Наверное, мой самоконтроль ослаб во время этого миролюбивого разговора, я больше думала о предстоящем приключении и поэтому, не подумав о возможных последствиях, сказала то, что навлекло на меня родительский гнев. «Коробка с воском стоит на верхней полке шкафчика, который висит над печкой, за патокой и кукурузным крахмалом», — подумала я и машинально сказала об этом вслух и протянула руку к кружке с остывшим сладким чаем, чтобы запить липкий рис. Не успела я сделать первый глоток, как воцарилась напряженная тишина, заглушившая даже однообразно-монотонный шум вентиляторов. Я до того испугалась, что мое сердце начало стучать, словно молоток, а в ушах зазвенело от прилива крови к голове.
Отец заговорил тихо, мягко, как всегда, прежде чем впасть в ярость:
— А ты как узнала о том, где находится воск, Виктория?
Я соврала. Глупо было врать, потому что уже все погибло, но слова вырвались сами собой в отчаянной попытке защититься. Я сказала, что видела, как мама туда убрала коробку.
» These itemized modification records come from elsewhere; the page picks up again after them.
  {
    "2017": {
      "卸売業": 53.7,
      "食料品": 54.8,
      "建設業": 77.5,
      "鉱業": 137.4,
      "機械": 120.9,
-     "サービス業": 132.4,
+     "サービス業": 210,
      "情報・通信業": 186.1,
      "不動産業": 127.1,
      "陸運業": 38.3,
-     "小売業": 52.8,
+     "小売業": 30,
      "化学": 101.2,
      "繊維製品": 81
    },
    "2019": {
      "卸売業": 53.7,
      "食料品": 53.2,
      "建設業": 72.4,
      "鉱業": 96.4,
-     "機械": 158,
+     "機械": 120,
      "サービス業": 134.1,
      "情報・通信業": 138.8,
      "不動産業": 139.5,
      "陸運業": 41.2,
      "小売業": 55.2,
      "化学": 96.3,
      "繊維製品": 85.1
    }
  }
Просто запомнила это, вот и все.
Но он без труда опроверг мою ложь. У отца было чутье на ложь, и он не оставлял от нее камня на камне. А когда я это видела? И почему я так неважно учусь, если у меня настолько острая память? И откуда мне известно, что коробка стоит за патокой и крахмалом, а не впереди них?
Мама молчала, пока тихим мягким голосом он бомбардировал меня своими вопросами, словно кулаками, обернутыми шелком. Она сцепила дрожащие руки, но не посмела возразить, встать на мою защиту. Она молчала, а отец говорил все громче и вскочил из-за стола. Она молчала, когда у меня из руки выскользнул стакан, упал на пол и разбился. Осколок задел мне щиколотку, и сквозь нарастающий ужас я почувствовала легкую боль.
Сначала отец, конечно, проверил. Когда он открыл шкафчик, отодвинул бутылки, медленно вынул квадратную коробку с воском из-за кувшинов с черной патокой, я заплакала. Тогда еще я могла плакать. И надеяться. Даже когда он рывком выдернул меня из-за стола, я еще надеялась, что наказанием будут молитвы, многочасовые молитвы, от которых онемеют коленки. Иногда — во всяком случае, тем летом — этого наказания оказывалось достаточно.
Я умоляла его о прощении, а он громовым голосом, цитируя Библию и упрекая в том, что я сею зло в его доме, тащил меня в мою комнату. Я не сопротивлялась. Не пыталась вырваться. От этого было бы только хуже. Четвертая заповедь была священна, и надо было почитать отца своего, даже если он избивает тебя до крови.
От сознания своей праведности он раскраснелся, он весь сиял от нее, как солнце. Он только ударил меня по лицу, но этого оказалось достаточно, чтобы я перестала его умолять и просить прощения. Я уже не надеялась.